Artemy Kolchinsky

Prior to his recent appointment as a postdoctoral fellow at SFI, Artemy Kolchinsky worked with EEG and functional MRI data, looking at how highly integrated the brain is on different scales. He says he has always been fascinated by the relationship between complexity and cognition.

“The brain is the archetypal complex system,” says Kolchinsky, who hopes to use novel mathematical techniques to understand ever-increasing amounts of brain imaging data.

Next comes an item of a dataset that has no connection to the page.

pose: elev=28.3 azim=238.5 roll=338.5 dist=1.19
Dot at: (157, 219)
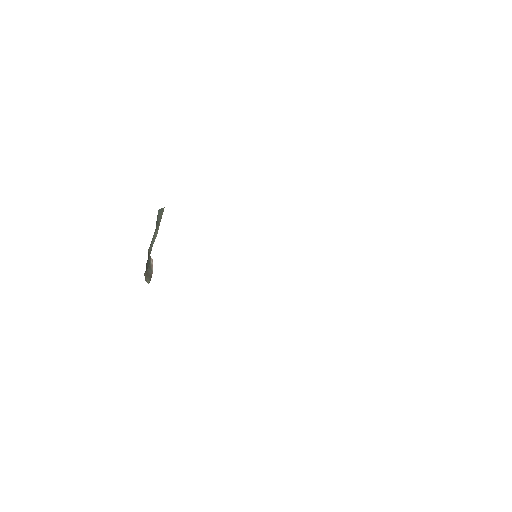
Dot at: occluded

While at SFI, Kolchinsky is working with SFI Professor David Wolpert on several projects related to optimal use of information and prediction. One is the problem of modeling and analyzing complicated dynamical systems that require large amounts of time and computational power to simulate. An example would be the propagation of disturbances and blackouts on an electrical grid. Their question: Given such a system, how can we find a compression of it that still gives us good predictions but is much cheaper to run? Another project investigates connections between information processing and statistical physics. A longstanding notion is that to perform a computation, a minimum amount of energy is required.

“David demonstrated that the amount of entropy dissipated can depend not only on the function, but what you expect the inputs to be,” says Kolchinsky. “There is a certain thermodynamic cost to making the wrong predictions.”

The researchers are working toward generalizing and extending these results. Finally, the two are beginning to work on understanding why different social groups develop different organizations, whether the group is a prehistoric tribe or a business firm. Here again appears the idea that information processing is a costly resource. Some types of organizations appear to use this resource to coordinate group activity more efficiently than others.

Prior to joining SFI, Kolchinsky received a PhD in informatics (with focuses on complex systems and cognitive science) from Indiana University.